Dr. Kelleher has repeatedly demonstrated that the key to accelerating this so-called “translational research” is working in multidisciplinary settings and he was central to the creation of a number of institutes and networks that bring together engineers, physicists, chemists, biologists and academic clinicians. These include the Institute for Molecular Medicine at Trinity College Dublin, the Wellcome Trust HRB Clinical Research Facility at Trinity College Dublin and St James’ Hospital, and the new Medical School Building as part of the Trinity Biomedical Sciences Institute. He was also one of the co-founders of the Dublin Molecular Medicine Centre which led to the creation of Molecular Medicine Ireland, a consortium of Irish Universities and their associated academic hospitals.

Like his mentor, Dr.

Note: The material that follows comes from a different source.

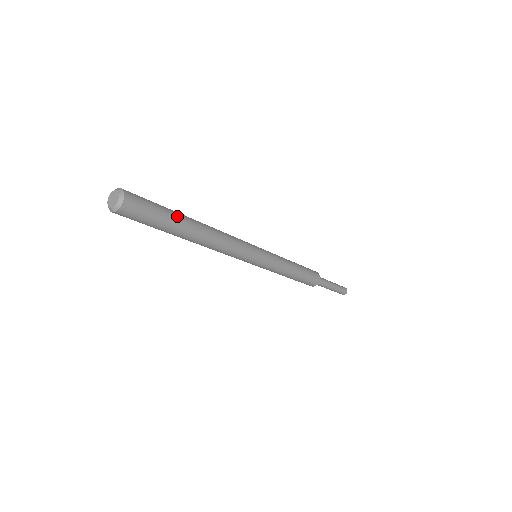
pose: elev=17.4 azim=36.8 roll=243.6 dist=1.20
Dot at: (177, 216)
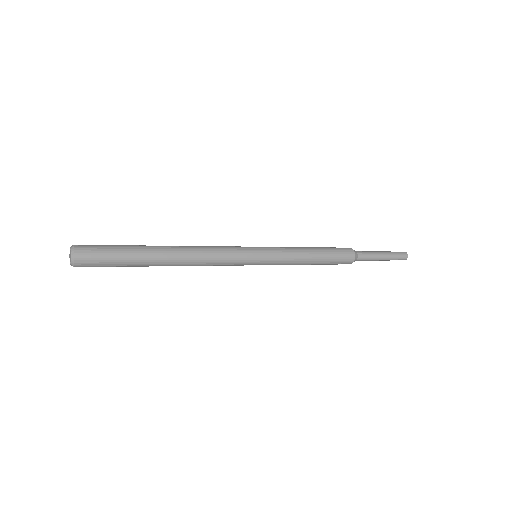
Dot at: (138, 260)
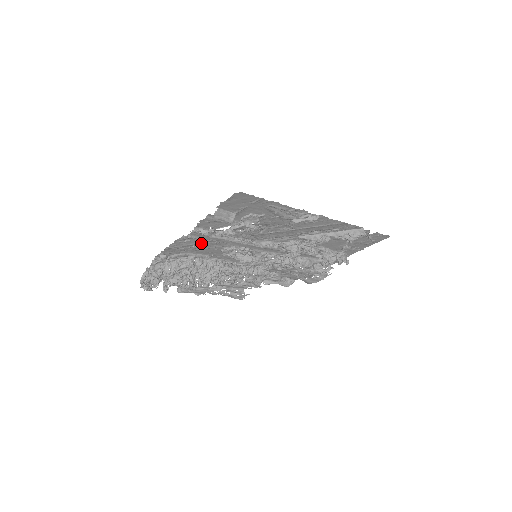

Kelleher combines excellent medical research and practice with great leadership. Currently Dean of the Faculty of Medicine and Vice-President, Health at the University of British Columbia in Vancouver, Canada, his previous roles include serving as Head of the School of Medicine and Vice-Provost for Medical Affairs at Trinity College, Dublin, Director at Adelaide and Meath Hospital in Dublin, and more recently, Dean of the Faculty of Medicine at Imperial College London and Dean of the Lee Kong Chian School of Medicine in Singapore.

Being a successful Dean is a noteworthy achievement but Dr. Kelleher is clearly a bit of an overachiever: he was Dean of Imperial College and the Lee Kong Chian simultaneously (on two continents)! Furthermore, during this tenure he oversaw the renewal of Imperial’s designation as one of only five Academic Health Sciences Centres in the UK and led the teams that secured Imperial College’s highest ever ranking in the Research Excellence Framework.

Dr. Kelleher is also a member of the London Health Commission and has founding membership of MedCity, a collaboration between the Mayor of London, Imperial College, King's College and University College London aimed at promoting life sciences investment, entrepreneurship and industry. He has served as President of the Federation of European Academies of Medicine and is a Non-Executive Director of ICON plc, one of the leading global clinical research organisations.

On top of all this, Dr. Kelleher fancies himself as a premier footballer, having represented Ireland in the 2015 and 2016 World Medical Football Federation Championship. He has not yet scored a winning goal but I have no doubt he will get there. After all, his motto is “never take no for an answer”. By this, he doesn’t persist by banging his head against walls; instead he finds creative ways around them. So when his Irish Medical Federation football team no longer wanted him, he just joined the Masters team. Dr. Kelleher recognises that having a great team is key to success and in addition to his many collaborators, he credits his wife Jean, his children, the Fajgendaums and the rest of his Trini family for their unwavering support… and last, but not least, all the spicy food, tropical music, patience, kindness and love from his inspirational Trini mother.